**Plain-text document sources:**
- - - - - - -

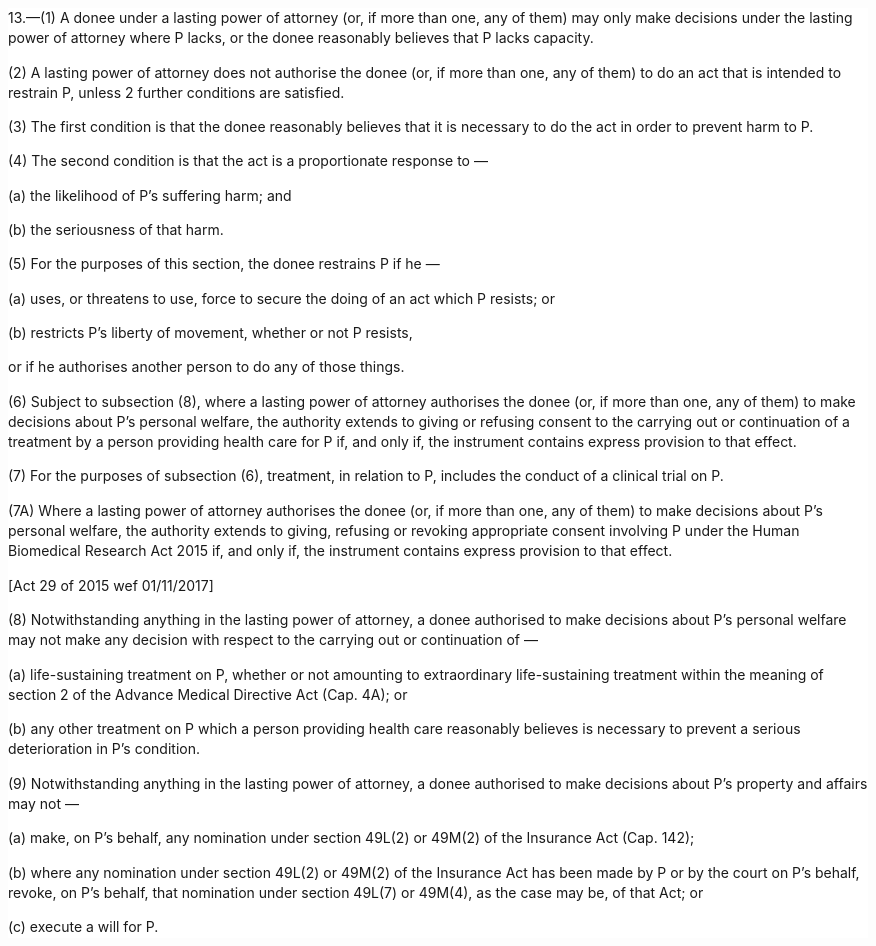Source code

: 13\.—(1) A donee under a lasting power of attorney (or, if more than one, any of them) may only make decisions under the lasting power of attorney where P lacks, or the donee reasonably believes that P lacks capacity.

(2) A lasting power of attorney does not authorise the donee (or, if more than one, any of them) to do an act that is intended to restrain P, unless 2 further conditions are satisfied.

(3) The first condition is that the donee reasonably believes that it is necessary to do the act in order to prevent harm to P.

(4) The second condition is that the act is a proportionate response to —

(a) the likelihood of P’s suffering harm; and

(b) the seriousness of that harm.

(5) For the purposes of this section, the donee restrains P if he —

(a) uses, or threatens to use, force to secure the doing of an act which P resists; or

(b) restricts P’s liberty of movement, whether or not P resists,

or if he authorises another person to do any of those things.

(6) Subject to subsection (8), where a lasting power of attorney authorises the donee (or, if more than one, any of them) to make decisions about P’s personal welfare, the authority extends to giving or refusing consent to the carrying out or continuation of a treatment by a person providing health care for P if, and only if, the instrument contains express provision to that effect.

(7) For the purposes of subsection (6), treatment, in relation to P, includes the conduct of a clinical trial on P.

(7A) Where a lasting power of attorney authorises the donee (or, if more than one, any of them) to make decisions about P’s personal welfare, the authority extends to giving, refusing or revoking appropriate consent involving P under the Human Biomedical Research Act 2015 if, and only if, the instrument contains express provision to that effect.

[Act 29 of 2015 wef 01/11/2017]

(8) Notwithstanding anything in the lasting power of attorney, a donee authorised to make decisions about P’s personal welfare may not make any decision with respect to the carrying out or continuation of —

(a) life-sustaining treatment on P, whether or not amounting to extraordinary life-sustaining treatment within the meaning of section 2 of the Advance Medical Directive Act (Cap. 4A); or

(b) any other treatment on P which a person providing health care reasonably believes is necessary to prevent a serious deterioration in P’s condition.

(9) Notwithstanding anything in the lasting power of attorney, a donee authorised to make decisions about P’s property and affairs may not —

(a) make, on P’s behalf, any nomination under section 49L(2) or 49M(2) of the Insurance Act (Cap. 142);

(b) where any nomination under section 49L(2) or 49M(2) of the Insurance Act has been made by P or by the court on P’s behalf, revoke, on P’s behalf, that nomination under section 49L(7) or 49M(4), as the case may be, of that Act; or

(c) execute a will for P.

- - - - - - -

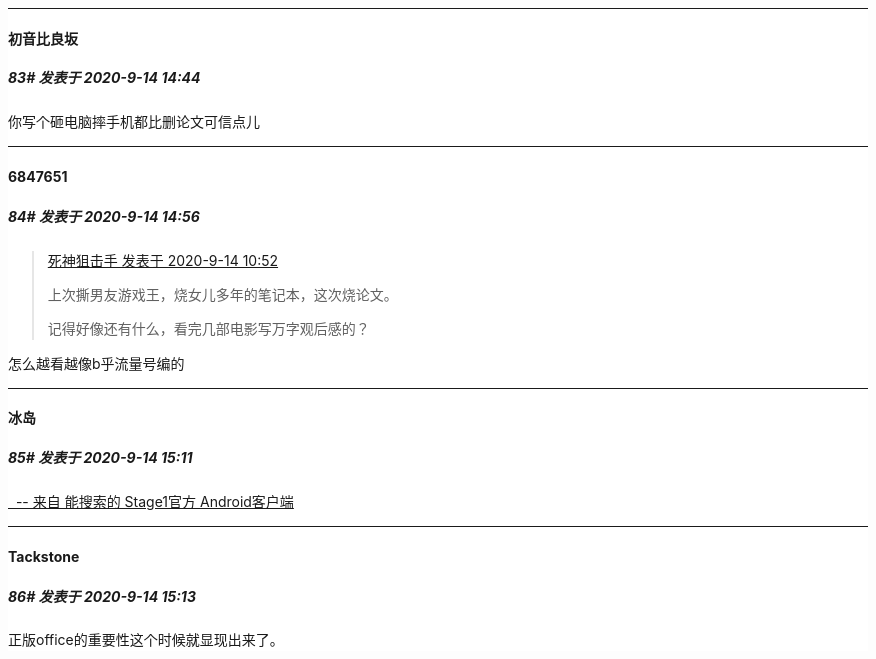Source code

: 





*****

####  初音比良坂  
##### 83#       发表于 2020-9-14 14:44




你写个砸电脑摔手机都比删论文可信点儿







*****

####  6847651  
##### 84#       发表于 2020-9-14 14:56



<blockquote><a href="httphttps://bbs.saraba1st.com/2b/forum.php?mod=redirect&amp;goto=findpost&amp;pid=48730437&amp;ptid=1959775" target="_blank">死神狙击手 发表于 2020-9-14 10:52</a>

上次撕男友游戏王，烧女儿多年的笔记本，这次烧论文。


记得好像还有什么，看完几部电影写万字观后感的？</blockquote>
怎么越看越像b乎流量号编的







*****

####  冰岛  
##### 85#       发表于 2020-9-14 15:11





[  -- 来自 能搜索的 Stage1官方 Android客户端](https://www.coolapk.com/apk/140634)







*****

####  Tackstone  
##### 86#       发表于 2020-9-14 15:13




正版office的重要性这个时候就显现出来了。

- - - - - - -

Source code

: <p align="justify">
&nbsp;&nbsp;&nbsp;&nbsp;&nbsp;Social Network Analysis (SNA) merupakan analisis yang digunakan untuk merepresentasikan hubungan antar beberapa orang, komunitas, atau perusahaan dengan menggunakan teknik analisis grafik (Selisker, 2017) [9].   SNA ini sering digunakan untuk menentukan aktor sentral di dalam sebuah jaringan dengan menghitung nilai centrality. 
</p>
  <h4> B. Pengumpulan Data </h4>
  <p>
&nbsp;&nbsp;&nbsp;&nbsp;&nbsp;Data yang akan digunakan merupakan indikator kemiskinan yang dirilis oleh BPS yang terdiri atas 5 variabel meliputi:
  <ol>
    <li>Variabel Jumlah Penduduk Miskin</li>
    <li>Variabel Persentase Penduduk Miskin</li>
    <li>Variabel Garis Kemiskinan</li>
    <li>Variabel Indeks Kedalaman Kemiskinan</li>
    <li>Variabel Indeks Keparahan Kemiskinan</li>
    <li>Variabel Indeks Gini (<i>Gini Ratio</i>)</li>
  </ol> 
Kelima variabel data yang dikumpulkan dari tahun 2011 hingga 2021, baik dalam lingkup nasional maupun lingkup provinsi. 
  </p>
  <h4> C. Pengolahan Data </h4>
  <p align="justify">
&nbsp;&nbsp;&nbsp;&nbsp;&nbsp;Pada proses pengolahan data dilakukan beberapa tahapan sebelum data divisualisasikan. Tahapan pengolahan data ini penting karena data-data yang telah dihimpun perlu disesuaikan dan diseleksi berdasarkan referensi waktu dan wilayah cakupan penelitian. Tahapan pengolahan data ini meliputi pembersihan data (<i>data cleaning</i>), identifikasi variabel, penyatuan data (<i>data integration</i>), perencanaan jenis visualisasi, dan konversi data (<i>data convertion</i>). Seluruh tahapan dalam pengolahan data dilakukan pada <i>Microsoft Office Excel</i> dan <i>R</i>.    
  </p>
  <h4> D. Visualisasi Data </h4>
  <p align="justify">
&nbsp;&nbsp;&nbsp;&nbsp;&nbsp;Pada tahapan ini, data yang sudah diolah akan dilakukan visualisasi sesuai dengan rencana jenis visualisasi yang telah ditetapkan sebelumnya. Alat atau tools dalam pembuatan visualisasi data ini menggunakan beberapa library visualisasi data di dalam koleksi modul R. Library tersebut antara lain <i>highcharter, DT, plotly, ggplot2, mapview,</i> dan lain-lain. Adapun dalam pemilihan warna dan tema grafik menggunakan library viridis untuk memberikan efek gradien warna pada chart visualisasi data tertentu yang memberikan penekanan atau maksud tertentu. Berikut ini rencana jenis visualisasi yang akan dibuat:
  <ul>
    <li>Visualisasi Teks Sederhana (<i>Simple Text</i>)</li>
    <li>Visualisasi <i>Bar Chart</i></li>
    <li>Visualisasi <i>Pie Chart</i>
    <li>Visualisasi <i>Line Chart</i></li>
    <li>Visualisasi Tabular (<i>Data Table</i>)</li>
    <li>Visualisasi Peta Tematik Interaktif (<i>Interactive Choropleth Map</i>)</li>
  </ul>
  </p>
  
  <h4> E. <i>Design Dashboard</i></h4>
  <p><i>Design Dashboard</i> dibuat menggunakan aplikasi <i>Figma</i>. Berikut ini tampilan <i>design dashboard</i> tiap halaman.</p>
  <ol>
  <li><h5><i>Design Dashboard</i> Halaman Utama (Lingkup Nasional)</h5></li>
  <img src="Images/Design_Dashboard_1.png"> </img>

- - - - - - -

**EXERCISE GOAL:**
Each line above from the one with "(a) the likelihood of P’s suffering harm; and" up to and including the one with "or if he authorises" must be set down exactly, and no line outside that span may appear.

**EXERCISE OUTPUT:**
(a) the likelihood of P’s suffering harm; and

(b) the seriousness of that harm.

(5) For the purposes of this section, the donee restrains P if he —

(a) uses, or threatens to use, force to secure the doing of an act which P resists; or

(b) restricts P’s liberty of movement, whether or not P resists,

or if he authorises another person to do any of those things.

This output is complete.